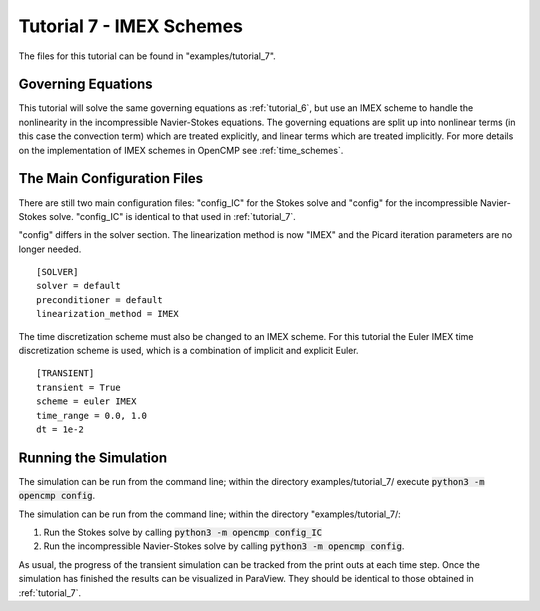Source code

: .. Contains the seventh tutorial.
.. _tutorial_7:

Tutorial 7 - IMEX Schemes
=========================

The files for this tutorial can be found in "examples/tutorial_7".

Governing Equations
-------------------

This tutorial will solve the same governing equations as :ref:`tutorial_6`, but use an IMEX scheme to handle the nonlinearity in the incompressible Navier-Stokes equations. The governing equations are split up into nonlinear terms (in this case the convection term) which are treated explicitly, and linear terms which are treated implicitly. For more details on the implementation of IMEX schemes in OpenCMP see :ref:`time_schemes`.

The Main Configuration Files
----------------------------

There are still two main configuration files: "config_IC" for the Stokes solve and "config" for the incompressible Navier-Stokes solve. "config_IC" is identical to that used in :ref:`tutorial_7`.

"config" differs in the solver section. The linearization method is now "IMEX" and the Picard iteration parameters are no longer needed. ::

   [SOLVER]
   solver = default
   preconditioner = default
   linearization_method = IMEX

The time discretization scheme must also be changed to an IMEX scheme. For this tutorial the Euler IMEX time discretization scheme is used, which is a combination of implicit and explicit Euler. ::

   [TRANSIENT]
   transient = True
   scheme = euler IMEX
   time_range = 0.0, 1.0
   dt = 1e-2

Running the Simulation
----------------------

The simulation can be run from the command line; within the directory examples/tutorial_7/ execute :code:`python3 -m opencmp config`.

The simulation can be run from the command line; within the directory "examples/tutorial_7/::

1) Run the Stokes solve by calling :code:`python3 -m opencmp config_IC`
2) Run the incompressible Navier-Stokes solve by calling :code:`python3 -m opencmp config`.

As usual, the progress of the transient simulation can be tracked from the print outs at each time step. Once the simulation has finished the results can be visualized in ParaView. They should be identical to those obtained in :ref:`tutorial_7`.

What to produce: Give back every record precisely as it stands, without the images.

Answer for this exercise:
Source code

: .. Contains the seventh tutorial.
.. _tutorial_7:

Tutorial 7 - IMEX Schemes
=========================

The files for this tutorial can be found in "examples/tutorial_7".

Governing Equations
-------------------

This tutorial will solve the same governing equations as :ref:`tutorial_6`, but use an IMEX scheme to handle the nonlinearity in the incompressible Navier-Stokes equations. The governing equations are split up into nonlinear terms (in this case the convection term) which are treated explicitly, and linear terms which are treated implicitly. For more details on the implementation of IMEX schemes in OpenCMP see :ref:`time_schemes`.

The Main Configuration Files
----------------------------

There are still two main configuration files: "config_IC" for the Stokes solve and "config" for the incompressible Navier-Stokes solve. "config_IC" is identical to that used in :ref:`tutorial_7`.

"config" differs in the solver section. The linearization method is now "IMEX" and the Picard iteration parameters are no longer needed. ::

   [SOLVER]
   solver = default
   preconditioner = default
   linearization_method = IMEX

The time discretization scheme must also be changed to an IMEX scheme. For this tutorial the Euler IMEX time discretization scheme is used, which is a combination of implicit and explicit Euler. ::

   [TRANSIENT]
   transient = True
   scheme = euler IMEX
   time_range = 0.0, 1.0
   dt = 1e-2

Running the Simulation
----------------------

The simulation can be run from the command line; within the directory examples/tutorial_7/ execute :code:`python3 -m opencmp config`.

The simulation can be run from the command line; within the directory "examples/tutorial_7/::

1) Run the Stokes solve by calling :code:`python3 -m opencmp config_IC`
2) Run the incompressible Navier-Stokes solve by calling :code:`python3 -m opencmp config`.

As usual, the progress of the transient simulation can be tracked from the print outs at each time step. Once the simulation has finished the results can be visualized in ParaView. They should be identical to those obtained in :ref:`tutorial_7`.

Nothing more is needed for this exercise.